(Input data)

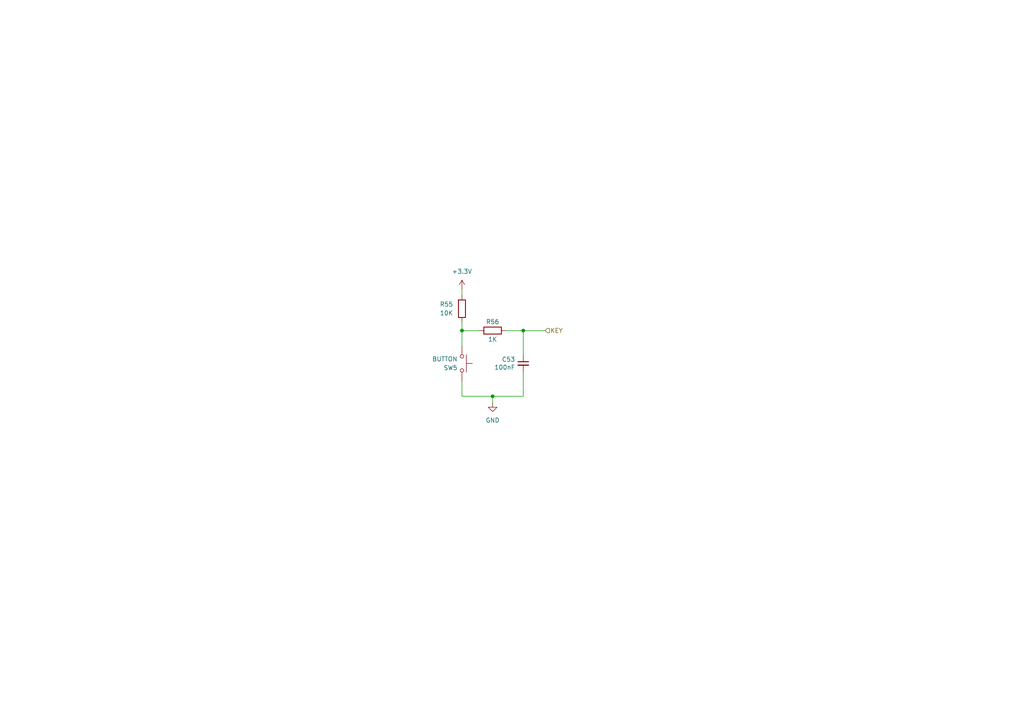
<source format=kicad_sch>
(kicad_sch
	(version 20231120)
	(generator "eeschema")
	(generator_version "8.0")
	(uuid "001d9aae-aefc-4a53-944a-3176ffad0b07")
	(paper "A4")
	
	(junction
		(at 133.985 95.885)
		(diameter 0)
		(color 0 0 0 0)
		(uuid "4159035c-d67b-434c-9a67-b5297ec35b2a")
	)
	(junction
		(at 151.765 95.885)
		(diameter 0)
		(color 0 0 0 0)
		(uuid "44222f24-5e77-460f-9b12-9add4c9c90c0")
	)
	(junction
		(at 142.875 114.935)
		(diameter 0)
		(color 0 0 0 0)
		(uuid "9133a32c-47ca-4201-a2b8-016a5b2626cb")
	)
	(wire
		(pts
			(xy 133.985 83.82) (xy 133.985 85.725)
		)
		(stroke
			(width 0)
			(type default)
		)
		(uuid "1d21ba73-fc16-4faf-9d5f-c080fc310688")
	)
	(wire
		(pts
			(xy 142.875 114.935) (xy 151.765 114.935)
		)
		(stroke
			(width 0)
			(type default)
		)
		(uuid "25f99f3e-2488-41cb-9d18-3da360f6bc40")
	)
	(wire
		(pts
			(xy 133.985 114.935) (xy 142.875 114.935)
		)
		(stroke
			(width 0)
			(type default)
		)
		(uuid "2715ae1d-98d0-4efb-8d76-3e511a2d772a")
	)
	(wire
		(pts
			(xy 151.765 95.885) (xy 158.115 95.885)
		)
		(stroke
			(width 0)
			(type default)
		)
		(uuid "4aee1219-801b-479f-924a-259f24663893")
	)
	(wire
		(pts
			(xy 133.985 93.345) (xy 133.985 95.885)
		)
		(stroke
			(width 0)
			(type default)
		)
		(uuid "54a1e610-f8a0-48f8-aada-e996b24a012c")
	)
	(wire
		(pts
			(xy 151.765 95.885) (xy 151.765 102.87)
		)
		(stroke
			(width 0)
			(type default)
		)
		(uuid "5736dda1-97bb-4ab4-a85d-e8688adb018c")
	)
	(wire
		(pts
			(xy 151.765 107.95) (xy 151.765 114.935)
		)
		(stroke
			(width 0)
			(type default)
		)
		(uuid "9696c25f-372e-419f-97f3-f2dbbb3c0051")
	)
	(wire
		(pts
			(xy 142.875 114.935) (xy 142.875 116.84)
		)
		(stroke
			(width 0)
			(type default)
		)
		(uuid "9cb6a540-3d49-423c-93c4-cfbb52642d9e")
	)
	(wire
		(pts
			(xy 146.685 95.885) (xy 151.765 95.885)
		)
		(stroke
			(width 0)
			(type default)
		)
		(uuid "b64b242e-1980-4a00-a06a-f79575069fdd")
	)
	(wire
		(pts
			(xy 133.985 95.885) (xy 133.985 100.33)
		)
		(stroke
			(width 0)
			(type default)
		)
		(uuid "b925dc7a-6149-4966-913e-974c8dc7656a")
	)
	(wire
		(pts
			(xy 133.985 114.935) (xy 133.985 110.49)
		)
		(stroke
			(width 0)
			(type default)
		)
		(uuid "bc242043-b4e6-474f-99b2-fe5e1f9a91e6")
	)
	(wire
		(pts
			(xy 139.065 95.885) (xy 133.985 95.885)
		)
		(stroke
			(width 0)
			(type default)
		)
		(uuid "f9188ac5-69df-44be-9638-16bbca8be618")
	)
	(hierarchical_label "KEY"
		(shape input)
		(at 158.115 95.885 0)
		(fields_autoplaced yes)
		(effects
			(font
				(size 1.27 1.27)
			)
			(justify left)
		)
		(uuid "8753ebfd-d8a3-4e73-964d-6eed7608e6ca")
	)
	(symbol
		(lib_id "power:+3.3V")
		(at 133.985 83.82 0)
		(unit 1)
		(exclude_from_sim no)
		(in_bom yes)
		(on_board yes)
		(dnp no)
		(fields_autoplaced yes)
		(uuid "3e512fd2-2db5-4345-aaea-0464ef01cde6")
		(property "Reference" "#PWR082"
			(at 133.985 87.63 0)
			(effects
				(font
					(size 1.27 1.27)
				)
				(hide yes)
			)
		)
		(property "Value" "+3.3V"
			(at 133.985 78.74 0)
			(effects
				(font
					(size 1.27 1.27)
				)
			)
		)
		(property "Footprint" ""
			(at 133.985 83.82 0)
			(effects
				(font
					(size 1.27 1.27)
				)
				(hide yes)
			)
		)
		(property "Datasheet" ""
			(at 133.985 83.82 0)
			(effects
				(font
					(size 1.27 1.27)
				)
				(hide yes)
			)
		)
		(property "Description" ""
			(at 133.985 83.82 0)
			(effects
				(font
					(size 1.27 1.27)
				)
				(hide yes)
			)
		)
		(pin "1"
			(uuid "da913686-b0cd-4dc4-b954-272d98da2ab1")
		)
		(instances
			(project "KLST_CATERPILLAR"
				(path "/b4513875-4c57-4720-bcc5-43ead67fe18f/f08ee185-46fd-4c64-8c0d-73017bc497ee/042452de-70bc-4b43-b264-a9a1cbea3e51"
					(reference "#PWR082")
					(unit 1)
				)
				(path "/b4513875-4c57-4720-bcc5-43ead67fe18f/f08ee185-46fd-4c64-8c0d-73017bc497ee/84723a09-c269-4794-b0be-89f4260a1140"
					(reference "#PWR084")
					(unit 1)
				)
			)
		)
	)
	(symbol
		(lib_id "power:GND")
		(at 142.875 116.84 0)
		(unit 1)
		(exclude_from_sim no)
		(in_bom yes)
		(on_board yes)
		(dnp no)
		(fields_autoplaced yes)
		(uuid "73d34087-68fd-44e0-8cab-db30d7498353")
		(property "Reference" "#PWR083"
			(at 142.875 123.19 0)
			(effects
				(font
					(size 1.27 1.27)
				)
				(hide yes)
			)
		)
		(property "Value" "GND"
			(at 142.875 121.92 0)
			(effects
				(font
					(size 1.27 1.27)
				)
			)
		)
		(property "Footprint" ""
			(at 142.875 116.84 0)
			(effects
				(font
					(size 1.27 1.27)
				)
				(hide yes)
			)
		)
		(property "Datasheet" ""
			(at 142.875 116.84 0)
			(effects
				(font
					(size 1.27 1.27)
				)
				(hide yes)
			)
		)
		(property "Description" ""
			(at 142.875 116.84 0)
			(effects
				(font
					(size 1.27 1.27)
				)
				(hide yes)
			)
		)
		(pin "1"
			(uuid "79a998b6-4513-4cff-bea0-1283b5d62009")
		)
		(instances
			(project "KLST_CATERPILLAR"
				(path "/b4513875-4c57-4720-bcc5-43ead67fe18f/f08ee185-46fd-4c64-8c0d-73017bc497ee/042452de-70bc-4b43-b264-a9a1cbea3e51"
					(reference "#PWR083")
					(unit 1)
				)
				(path "/b4513875-4c57-4720-bcc5-43ead67fe18f/f08ee185-46fd-4c64-8c0d-73017bc497ee/84723a09-c269-4794-b0be-89f4260a1140"
					(reference "#PWR085")
					(unit 1)
				)
			)
		)
	)
	(symbol
		(lib_id "Switch:SW_Push")
		(at 133.985 105.41 270)
		(unit 1)
		(exclude_from_sim no)
		(in_bom yes)
		(on_board yes)
		(dnp no)
		(uuid "743f3773-c057-4749-8d59-055417ee9e37")
		(property "Reference" "SW5"
			(at 132.715 106.68 90)
			(effects
				(font
					(size 1.27 1.27)
				)
				(justify right)
			)
		)
		(property "Value" "BUTTON"
			(at 132.715 104.14 90)
			(effects
				(font
					(size 1.27 1.27)
				)
				(justify right)
			)
		)
		(property "Footprint" "Cherry_MX:SW_Cherry_MX_PCB"
			(at 139.065 105.41 0)
			(effects
				(font
					(size 1.27 1.27)
				)
				(hide yes)
			)
		)
		(property "Datasheet" "~"
			(at 139.065 105.41 0)
			(effects
				(font
					(size 1.27 1.27)
				)
				(hide yes)
			)
		)
		(property "Description" ""
			(at 133.985 105.41 0)
			(effects
				(font
					(size 1.27 1.27)
				)
				(hide yes)
			)
		)
		(property "JLCPCB" "DNF"
			(at 133.985 105.41 0)
			(effects
				(font
					(size 1.27 1.27)
				)
				(hide yes)
			)
		)
		(pin "1"
			(uuid "80f91792-4323-4b31-a24c-11e3d715aca0")
		)
		(pin "2"
			(uuid "da310553-f5f6-4834-ad2d-06b4af5e7dea")
		)
		(instances
			(project "KLST_SHEEP"
				(path "/7c1fd6fc-5c53-4ccb-a456-46fe6fc0bc71/00000000-0000-0000-0000-00006058fda0"
					(reference "SW5")
					(unit 1)
				)
			)
			(project "KLST_CATERPILLAR"
				(path "/b4513875-4c57-4720-bcc5-43ead67fe18f/f08ee185-46fd-4c64-8c0d-73017bc497ee/042452de-70bc-4b43-b264-a9a1cbea3e51"
					(reference "SW7")
					(unit 1)
				)
				(path "/b4513875-4c57-4720-bcc5-43ead67fe18f/f08ee185-46fd-4c64-8c0d-73017bc497ee/84723a09-c269-4794-b0be-89f4260a1140"
					(reference "SW8")
					(unit 1)
				)
			)
		)
	)
	(symbol
		(lib_id "Device:C_Small")
		(at 151.765 105.41 0)
		(mirror y)
		(unit 1)
		(exclude_from_sim no)
		(in_bom yes)
		(on_board yes)
		(dnp no)
		(uuid "cbe48085-dafe-4939-a65b-b4690b84c1bb")
		(property "Reference" "C53"
			(at 149.4282 104.2416 0)
			(effects
				(font
					(size 1.27 1.27)
				)
				(justify left)
			)
		)
		(property "Value" "100nF"
			(at 149.4282 106.553 0)
			(effects
				(font
					(size 1.27 1.27)
				)
				(justify left)
			)
		)
		(property "Footprint" "Capacitor_SMD:C_0402_1005Metric"
			(at 151.765 105.41 0)
			(effects
				(font
					(size 1.27 1.27)
				)
				(hide yes)
			)
		)
		(property "Datasheet" "~"
			(at 151.765 105.41 0)
			(effects
				(font
					(size 1.27 1.27)
				)
				(hide yes)
			)
		)
		(property "Description" "16V"
			(at 151.765 105.41 0)
			(effects
				(font
					(size 1.27 1.27)
				)
				(hide yes)
			)
		)
		(property "JLCPCB" "C1525"
			(at 151.765 105.41 0)
			(effects
				(font
					(size 1.27 1.27)
				)
				(hide yes)
			)
		)
		(pin "1"
			(uuid "654f87fe-769b-4dcb-b19f-4b7699f8228d")
		)
		(pin "2"
			(uuid "9f3bfa49-0498-491d-aa8a-ea675afaa2a1")
		)
		(instances
			(project "KLST_SHEEP"
				(path "/7c1fd6fc-5c53-4ccb-a456-46fe6fc0bc71/00000000-0000-0000-0000-00006058fda0"
					(reference "C53")
					(unit 1)
				)
			)
			(project "KLST_CATERPILLAR"
				(path "/b4513875-4c57-4720-bcc5-43ead67fe18f/f08ee185-46fd-4c64-8c0d-73017bc497ee/042452de-70bc-4b43-b264-a9a1cbea3e51"
					(reference "C52")
					(unit 1)
				)
				(path "/b4513875-4c57-4720-bcc5-43ead67fe18f/f08ee185-46fd-4c64-8c0d-73017bc497ee/84723a09-c269-4794-b0be-89f4260a1140"
					(reference "C53")
					(unit 1)
				)
			)
		)
	)
	(symbol
		(lib_id "Device:R")
		(at 133.985 89.535 180)
		(unit 1)
		(exclude_from_sim no)
		(in_bom yes)
		(on_board yes)
		(dnp no)
		(uuid "ed3d3d2d-bf54-45da-be23-287b7e100936")
		(property "Reference" "R55"
			(at 131.445 88.265 0)
			(effects
				(font
					(size 1.27 1.27)
				)
				(justify left)
			)
		)
		(property "Value" "10K"
			(at 131.445 90.805 0)
			(effects
				(font
					(size 1.27 1.27)
				)
				(justify left)
			)
		)
		(property "Footprint" "Resistor_SMD:R_0402_1005Metric"
			(at 135.763 89.535 90)
			(effects
				(font
					(size 1.27 1.27)
				)
				(hide yes)
			)
		)
		(property "Datasheet" "~"
			(at 133.985 89.535 0)
			(effects
				(font
					(size 1.27 1.27)
				)
				(hide yes)
			)
		)
		(property "Description" "62.5mW"
			(at 133.985 89.535 0)
			(effects
				(font
					(size 1.27 1.27)
				)
				(hide yes)
			)
		)
		(property "JLCPCB" "C25744"
			(at 133.985 89.535 0)
			(effects
				(font
					(size 1.27 1.27)
				)
				(hide yes)
			)
		)
		(pin "1"
			(uuid "169f09ea-bd56-47a3-a3e6-6a4b0241b1e9")
		)
		(pin "2"
			(uuid "f41e62e4-ee60-4f21-9f69-9f473f708855")
		)
		(instances
			(project "KLST_SHEEP"
				(path "/7c1fd6fc-5c53-4ccb-a456-46fe6fc0bc71/00000000-0000-0000-0000-00006058fda0"
					(reference "R55")
					(unit 1)
				)
			)
			(project "KLST_CATERPILLAR"
				(path "/b4513875-4c57-4720-bcc5-43ead67fe18f/f08ee185-46fd-4c64-8c0d-73017bc497ee/042452de-70bc-4b43-b264-a9a1cbea3e51"
					(reference "R50")
					(unit 1)
				)
				(path "/b4513875-4c57-4720-bcc5-43ead67fe18f/f08ee185-46fd-4c64-8c0d-73017bc497ee/84723a09-c269-4794-b0be-89f4260a1140"
					(reference "R52")
					(unit 1)
				)
			)
		)
	)
	(symbol
		(lib_id "Device:R")
		(at 142.875 95.885 270)
		(unit 1)
		(exclude_from_sim no)
		(in_bom yes)
		(on_board yes)
		(dnp no)
		(uuid "ee0464c3-557b-4e93-bdfd-0ebcccf9c6cd")
		(property "Reference" "R56"
			(at 142.875 93.345 90)
			(effects
				(font
					(size 1.27 1.27)
				)
			)
		)
		(property "Value" "1K"
			(at 142.875 98.425 90)
			(effects
				(font
					(size 1.27 1.27)
				)
			)
		)
		(property "Footprint" "Resistor_SMD:R_0402_1005Metric"
			(at 142.875 94.107 90)
			(effects
				(font
					(size 1.27 1.27)
				)
				(hide yes)
			)
		)
		(property "Datasheet" "~"
			(at 142.875 95.885 0)
			(effects
				(font
					(size 1.27 1.27)
				)
				(hide yes)
			)
		)
		(property "Description" ""
			(at 142.875 95.885 0)
			(effects
				(font
					(size 1.27 1.27)
				)
				(hide yes)
			)
		)
		(property "JLCPCB" "C11702"
			(at 142.875 95.885 0)
			(effects
				(font
					(size 1.27 1.27)
				)
				(hide yes)
			)
		)
		(pin "1"
			(uuid "b09c4867-84e1-43eb-8d2a-64881e5de341")
		)
		(pin "2"
			(uuid "094f157d-b939-4ee6-adb0-a3a238c6c7d3")
		)
		(instances
			(project "KLST_SHEEP"
				(path "/7c1fd6fc-5c53-4ccb-a456-46fe6fc0bc71/00000000-0000-0000-0000-00006058fda0"
					(reference "R56")
					(unit 1)
				)
			)
			(project "KLST_CATERPILLAR"
				(path "/b4513875-4c57-4720-bcc5-43ead67fe18f/f08ee185-46fd-4c64-8c0d-73017bc497ee/042452de-70bc-4b43-b264-a9a1cbea3e51"
					(reference "R51")
					(unit 1)
				)
				(path "/b4513875-4c57-4720-bcc5-43ead67fe18f/f08ee185-46fd-4c64-8c0d-73017bc497ee/84723a09-c269-4794-b0be-89f4260a1140"
					(reference "R53")
					(unit 1)
				)
			)
		)
	)
)
</source>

(End Input data)

● **Problem to solve**: Looking at the material above, count the lines containing the string "JLCPCB" and reply with the count alone.

● **Solution to the problem**: 4